It may only take a few hours to travel by train between Oslo and Bergen or Oslo and Trondheim, if politicians follow through on ambitious plans for high-speed train lines in Norway. New surveys indicate that a majority of members of Parliament support the project.
Both Norwegian Broadcasting (NRK) and newspaper Aftenposten were reporting Friday morning that all of the parties represented in Parliament, with the exception of the most conservative Progress Party (Fremskrittspartiet), support development of high-speed train lines in Norway.
The country’s mountainous territory, sometimes harsh winter weather and relatively small population have long been considered serious stumbling blocks to development of high-speed trains in Norway. Now an analysis by European railway giant Deutsche Bahn has concluded that high-speed trains can operate and even be profitable, despite huge investment demands of several hundred billion kroner.
That has prompted a shift in political sentiment, and a majority in Parliament was due to vote Friday on a new national transportation plan that would include high-speed train lines. The goal is to attract passengers who now fly between Norway’s cities.
The first high-speed line would likely be a so-called “Inter-City Triangle” connecting Oslo with Halden on the southern border to Sweden, Lillehammer in Gudbrandsdalen and Skien in Telemark. Next would come lines from Oslo to Trondheim, Stavanger and Bergen, and Gothenburg and Stockholm in Sweden, reports Aftenposten .

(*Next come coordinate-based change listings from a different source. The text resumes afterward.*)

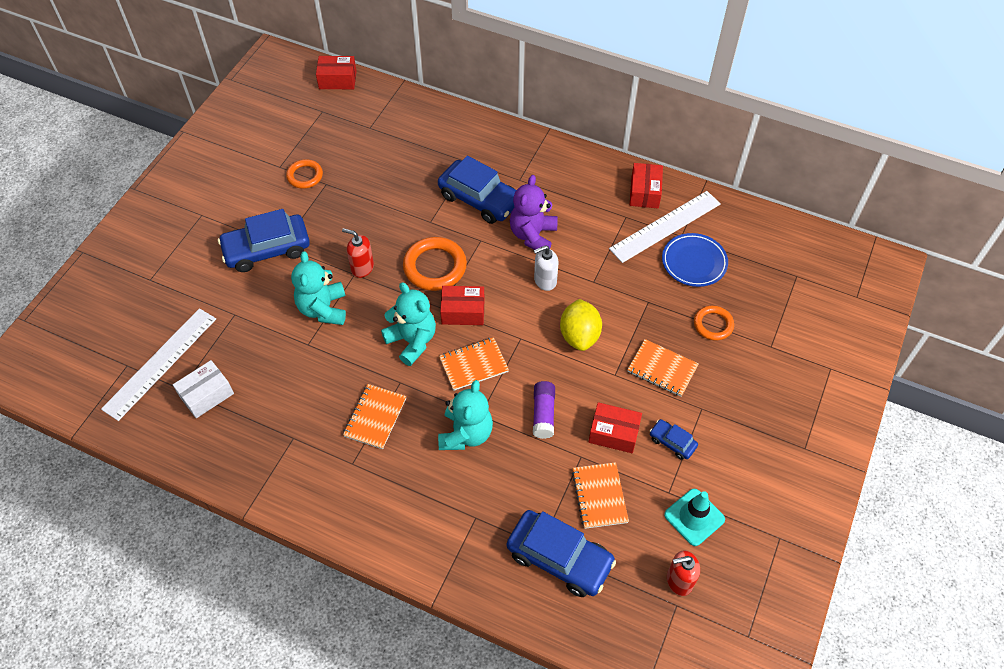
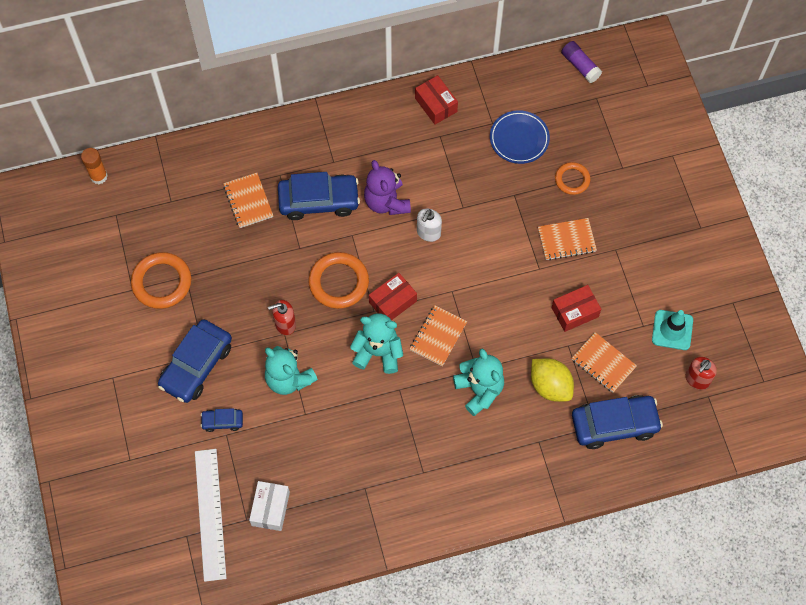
camera: 40 degrees left, 10 degrees up
(305, 176) = (162, 282): orange ring -> orange ring, size x1.65
(337, 80) = (99, 176): red box -> orange glue stick
(375, 417) = (407, 428): orange notebook -> orange notebook (248, 201)
(543, 414) = (517, 335): purple glue stick -> purple glue stick (580, 66)
(579, 335) = (490, 257): yellow lemon -> yellow lemon (550, 386)
(665, 226) = (474, 123): white ruler -> none
(672, 442) = (617, 289): blue car -> blue car (222, 421)

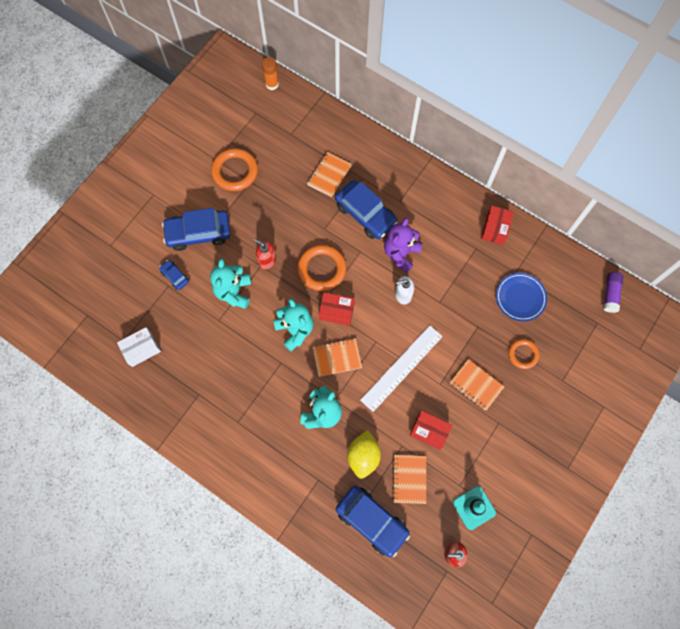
camera: 50 degrees right, 5 degrees up
(210, 514) = (111, 317): white ruler -> white ruler (402, 368)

“This is a milestone,” said Hallgeir Langeland, transportation spokesman for the Socialist Left party that’s one of the three parties making up Norway’s coalition government. While the government itself has put off a decision on high-speed lines, a majority of MPs like Langeland will vote for a measure that calls for development, as quickly as possible, of trains running as fast as 250 kilometers an hour.